Data items

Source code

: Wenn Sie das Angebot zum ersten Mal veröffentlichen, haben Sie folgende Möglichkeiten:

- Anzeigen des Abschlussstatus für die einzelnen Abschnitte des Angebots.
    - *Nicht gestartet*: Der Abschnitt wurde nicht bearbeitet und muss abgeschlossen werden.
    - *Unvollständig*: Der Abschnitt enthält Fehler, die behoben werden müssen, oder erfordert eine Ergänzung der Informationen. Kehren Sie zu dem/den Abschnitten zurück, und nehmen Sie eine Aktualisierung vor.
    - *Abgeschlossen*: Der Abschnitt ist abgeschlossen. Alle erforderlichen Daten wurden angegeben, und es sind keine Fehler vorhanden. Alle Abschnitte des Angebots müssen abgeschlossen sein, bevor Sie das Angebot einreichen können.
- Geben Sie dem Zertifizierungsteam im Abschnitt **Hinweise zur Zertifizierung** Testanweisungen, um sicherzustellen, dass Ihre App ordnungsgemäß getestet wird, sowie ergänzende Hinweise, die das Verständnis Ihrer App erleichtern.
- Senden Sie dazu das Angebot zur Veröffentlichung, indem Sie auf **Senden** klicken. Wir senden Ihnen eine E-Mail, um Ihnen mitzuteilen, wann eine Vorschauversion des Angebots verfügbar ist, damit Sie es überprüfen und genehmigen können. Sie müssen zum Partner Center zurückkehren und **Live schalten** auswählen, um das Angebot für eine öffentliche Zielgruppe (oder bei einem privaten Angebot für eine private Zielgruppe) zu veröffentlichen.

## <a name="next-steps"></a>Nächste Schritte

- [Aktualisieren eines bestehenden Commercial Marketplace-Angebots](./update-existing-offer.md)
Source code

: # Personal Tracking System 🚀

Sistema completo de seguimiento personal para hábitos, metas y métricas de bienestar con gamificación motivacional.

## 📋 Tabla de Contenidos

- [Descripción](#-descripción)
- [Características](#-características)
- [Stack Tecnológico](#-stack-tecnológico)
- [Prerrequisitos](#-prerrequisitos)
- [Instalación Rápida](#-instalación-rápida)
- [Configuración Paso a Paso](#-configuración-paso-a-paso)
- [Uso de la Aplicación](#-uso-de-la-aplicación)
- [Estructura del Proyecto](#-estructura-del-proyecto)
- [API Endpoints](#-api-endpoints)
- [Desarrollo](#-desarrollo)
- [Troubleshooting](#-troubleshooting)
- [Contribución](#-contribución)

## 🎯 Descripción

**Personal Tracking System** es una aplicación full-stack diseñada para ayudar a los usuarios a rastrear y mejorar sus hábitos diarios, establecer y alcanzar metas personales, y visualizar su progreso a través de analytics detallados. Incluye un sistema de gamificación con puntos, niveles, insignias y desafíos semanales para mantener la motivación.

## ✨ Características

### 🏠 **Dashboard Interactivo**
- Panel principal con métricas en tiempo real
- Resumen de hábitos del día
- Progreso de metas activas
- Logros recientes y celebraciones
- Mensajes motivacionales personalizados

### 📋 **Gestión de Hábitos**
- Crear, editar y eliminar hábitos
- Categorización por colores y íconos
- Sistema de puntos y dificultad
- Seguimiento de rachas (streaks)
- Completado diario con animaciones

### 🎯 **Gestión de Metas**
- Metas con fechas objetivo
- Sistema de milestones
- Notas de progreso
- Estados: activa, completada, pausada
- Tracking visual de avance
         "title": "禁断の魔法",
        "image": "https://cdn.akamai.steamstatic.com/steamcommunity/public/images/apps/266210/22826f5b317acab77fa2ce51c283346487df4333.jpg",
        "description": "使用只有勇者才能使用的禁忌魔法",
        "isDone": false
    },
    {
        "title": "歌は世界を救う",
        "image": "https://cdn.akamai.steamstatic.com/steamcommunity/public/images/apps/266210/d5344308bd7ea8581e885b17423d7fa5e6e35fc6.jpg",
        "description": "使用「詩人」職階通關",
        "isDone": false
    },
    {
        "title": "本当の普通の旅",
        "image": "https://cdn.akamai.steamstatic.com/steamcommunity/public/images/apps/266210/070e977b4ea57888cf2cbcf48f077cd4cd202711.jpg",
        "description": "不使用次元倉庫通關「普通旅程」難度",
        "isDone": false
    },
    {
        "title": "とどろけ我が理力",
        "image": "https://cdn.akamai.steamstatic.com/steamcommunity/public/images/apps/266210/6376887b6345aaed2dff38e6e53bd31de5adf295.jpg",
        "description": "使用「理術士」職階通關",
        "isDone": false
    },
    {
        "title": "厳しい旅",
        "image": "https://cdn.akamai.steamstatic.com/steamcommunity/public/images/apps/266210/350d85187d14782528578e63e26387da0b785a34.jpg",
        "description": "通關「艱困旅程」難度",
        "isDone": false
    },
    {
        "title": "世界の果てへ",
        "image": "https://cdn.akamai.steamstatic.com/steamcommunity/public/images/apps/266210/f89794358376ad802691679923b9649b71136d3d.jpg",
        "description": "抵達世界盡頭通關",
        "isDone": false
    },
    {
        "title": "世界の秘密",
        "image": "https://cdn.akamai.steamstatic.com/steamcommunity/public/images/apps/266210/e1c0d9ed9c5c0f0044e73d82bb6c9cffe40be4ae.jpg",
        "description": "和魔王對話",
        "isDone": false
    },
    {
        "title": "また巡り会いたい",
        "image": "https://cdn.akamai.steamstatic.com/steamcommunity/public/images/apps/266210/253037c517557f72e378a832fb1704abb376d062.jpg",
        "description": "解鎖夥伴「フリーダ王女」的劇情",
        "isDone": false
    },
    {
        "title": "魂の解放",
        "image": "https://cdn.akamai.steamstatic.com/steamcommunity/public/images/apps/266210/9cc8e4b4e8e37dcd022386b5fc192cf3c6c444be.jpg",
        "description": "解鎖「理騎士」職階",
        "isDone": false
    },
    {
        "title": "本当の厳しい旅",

- _TRY IT_: All that is wanted is an exact copy of the lines above from the one with "- [Características](#-características)" through the one with "- [Uso de la", with both ends included.

- _TASK OUTPUT_:
- [Características](#-características)
- [Stack Tecnológico](#-stack-tecnológico)
- [Prerrequisitos](#-prerrequisitos)
- [Instalación Rápida](#-instalación-rápida)
- [Configuración Paso a Paso](#-configuración-paso-a-paso)
- [Uso de la Aplicación](#-uso-de-la-aplicación)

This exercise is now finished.